## THE PROBLEM
Using only the entries below, output the lines starting at the one containing "exposure_s: 1/200" and ending at the one containing "exposure_s: 1/720", exactly and inclusive of both, omitting the pictures.

## DATA SECTION
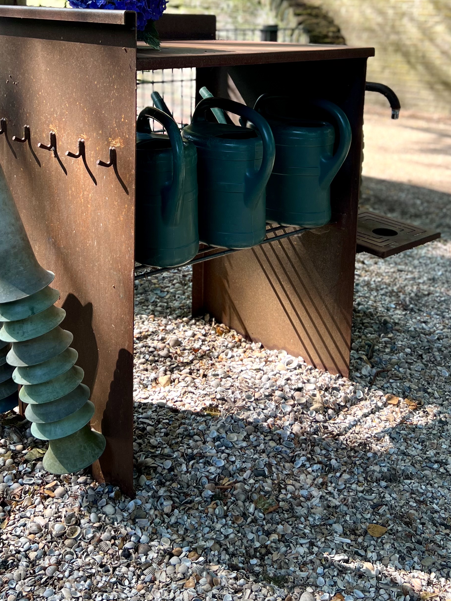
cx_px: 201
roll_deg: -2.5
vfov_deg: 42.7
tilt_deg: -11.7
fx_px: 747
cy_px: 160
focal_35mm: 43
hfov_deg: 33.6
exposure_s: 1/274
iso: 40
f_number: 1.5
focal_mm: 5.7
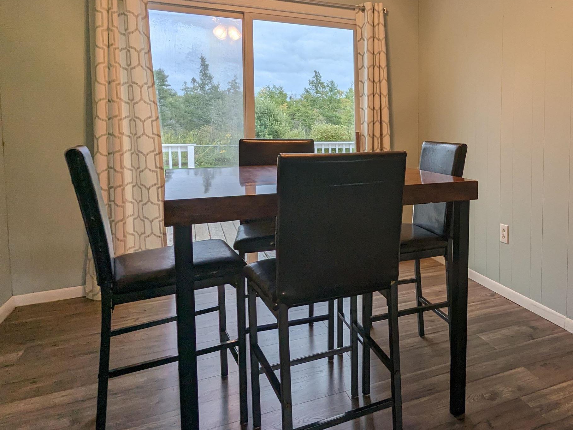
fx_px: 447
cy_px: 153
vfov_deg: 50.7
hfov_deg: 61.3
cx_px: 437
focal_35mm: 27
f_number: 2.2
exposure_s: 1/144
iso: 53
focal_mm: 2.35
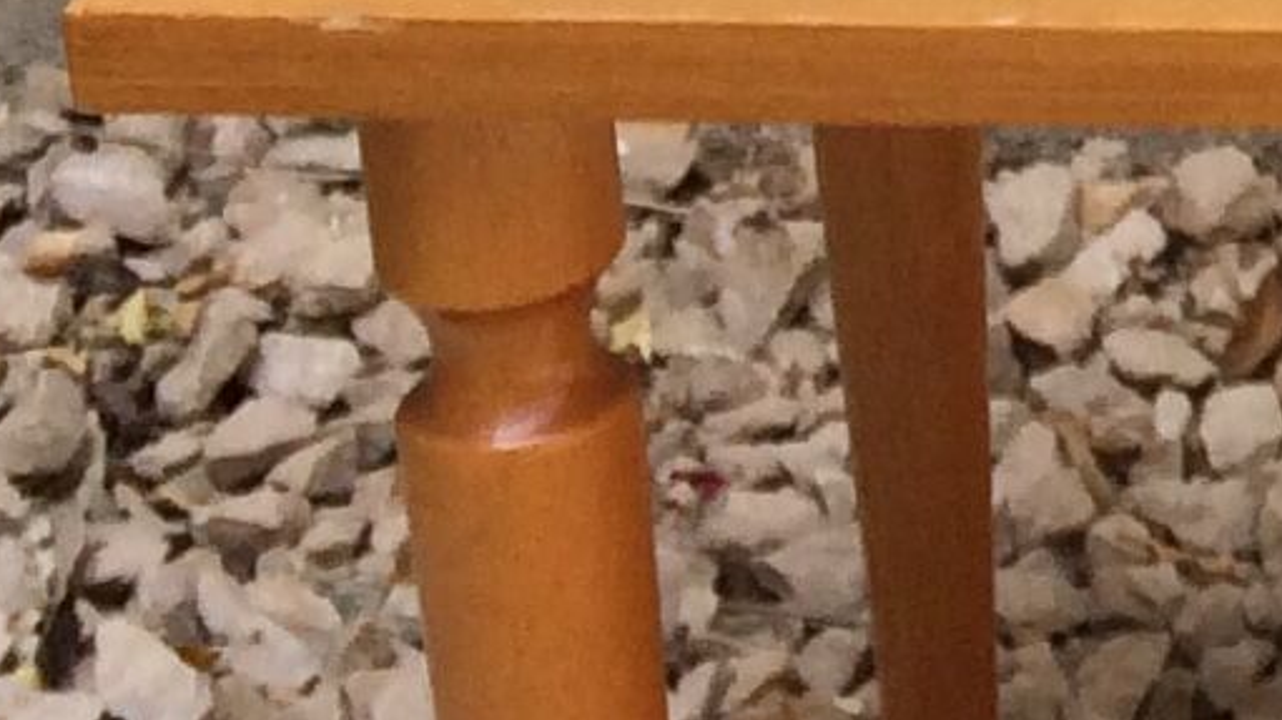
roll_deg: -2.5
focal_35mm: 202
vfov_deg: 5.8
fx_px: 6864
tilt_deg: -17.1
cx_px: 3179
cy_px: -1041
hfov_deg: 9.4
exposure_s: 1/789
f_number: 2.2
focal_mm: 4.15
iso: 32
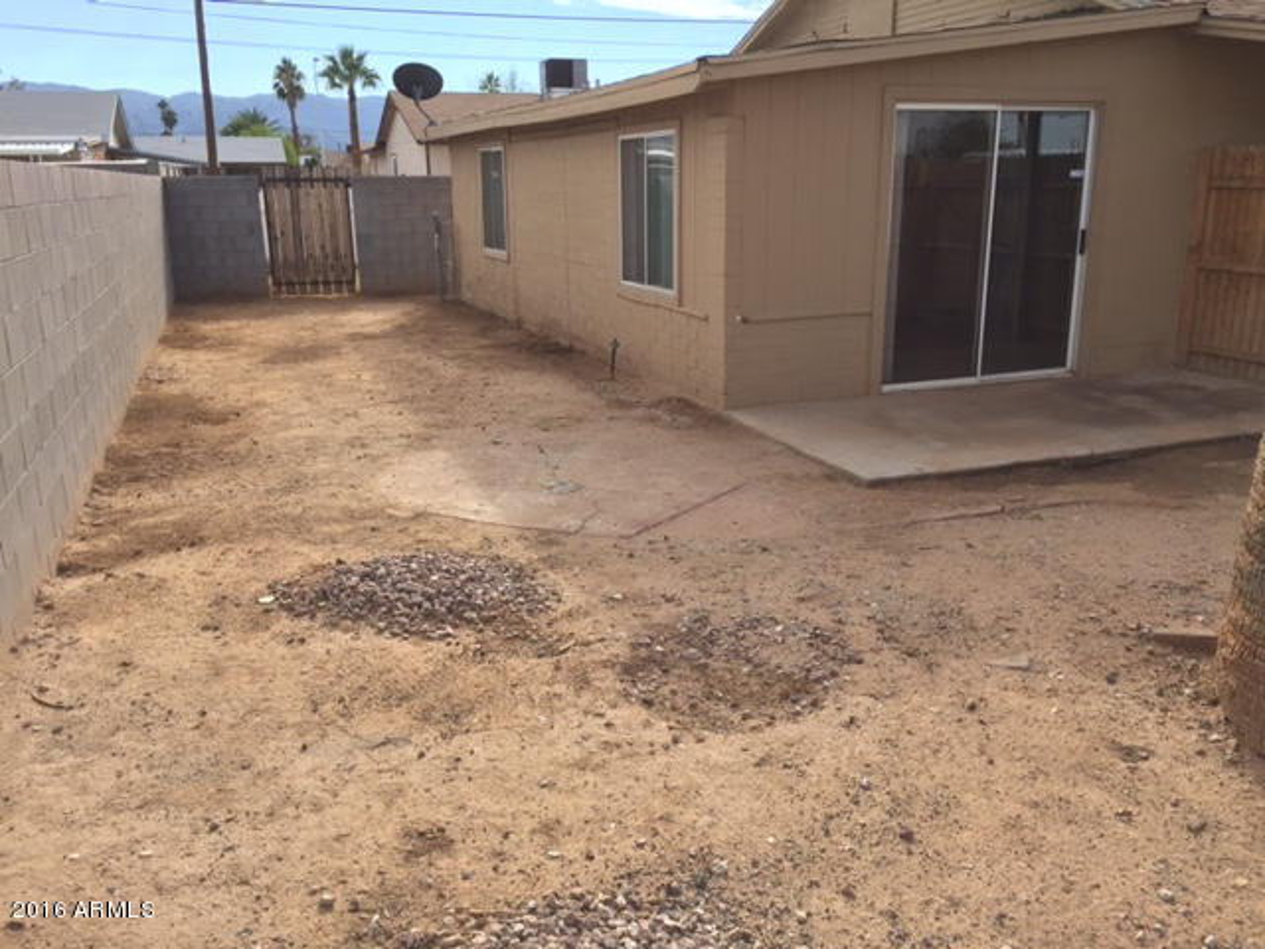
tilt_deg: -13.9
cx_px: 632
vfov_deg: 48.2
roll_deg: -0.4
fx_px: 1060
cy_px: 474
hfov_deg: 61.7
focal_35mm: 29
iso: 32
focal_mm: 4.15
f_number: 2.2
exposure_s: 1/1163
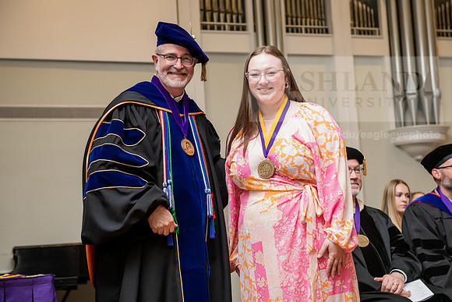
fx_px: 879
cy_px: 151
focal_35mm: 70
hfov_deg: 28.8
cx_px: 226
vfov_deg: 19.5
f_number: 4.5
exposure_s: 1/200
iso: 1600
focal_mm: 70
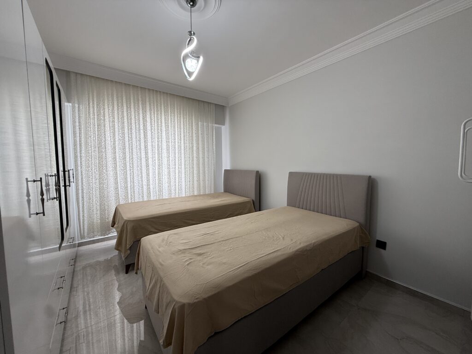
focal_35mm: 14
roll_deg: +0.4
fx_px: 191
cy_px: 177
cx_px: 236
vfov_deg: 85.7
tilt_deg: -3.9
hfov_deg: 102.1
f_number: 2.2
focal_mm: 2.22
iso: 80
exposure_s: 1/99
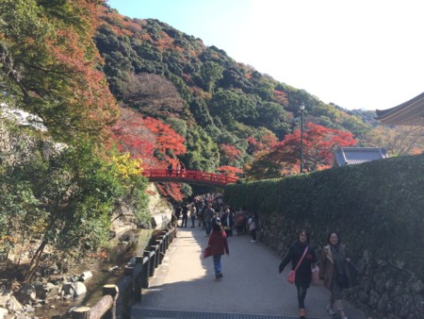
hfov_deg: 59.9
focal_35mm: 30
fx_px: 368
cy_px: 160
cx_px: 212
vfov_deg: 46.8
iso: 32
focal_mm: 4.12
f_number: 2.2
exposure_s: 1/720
...
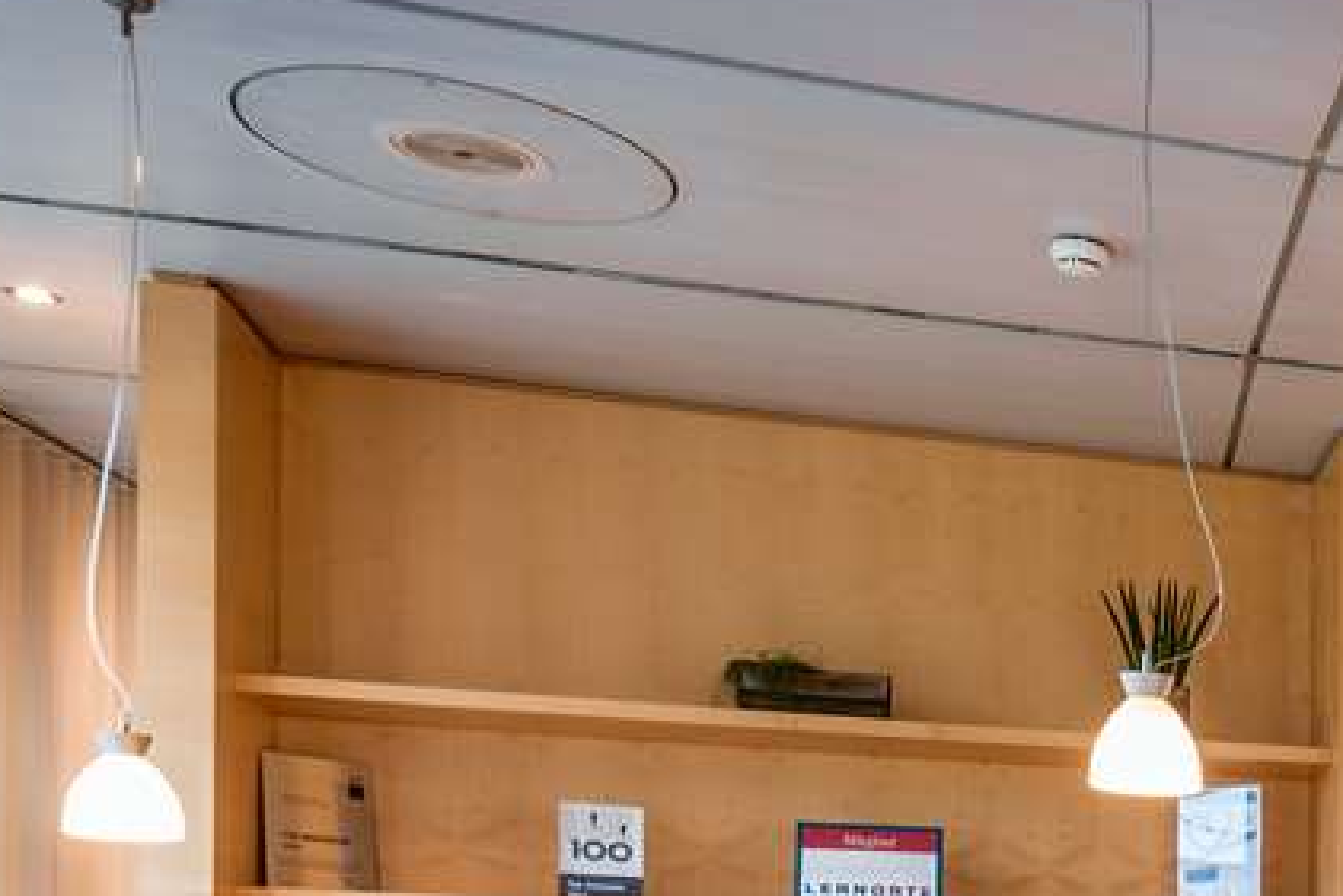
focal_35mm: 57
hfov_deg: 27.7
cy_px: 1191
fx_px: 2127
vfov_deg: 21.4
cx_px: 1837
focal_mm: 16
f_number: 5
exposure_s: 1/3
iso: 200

## RESULT OF THE TASK
exposure_s: 1/200
iso: 1600
focal_mm: 70
focal_35mm: 14
roll_deg: +0.4
fx_px: 191
cy_px: 177
cx_px: 236
vfov_deg: 85.7
tilt_deg: -3.9
hfov_deg: 102.1
f_number: 2.2
focal_mm: 2.22
iso: 80
exposure_s: 1/99
hfov_deg: 59.9
focal_35mm: 30
fx_px: 368
cy_px: 160
cx_px: 212
vfov_deg: 46.8
iso: 32
focal_mm: 4.12
f_number: 2.2
exposure_s: 1/720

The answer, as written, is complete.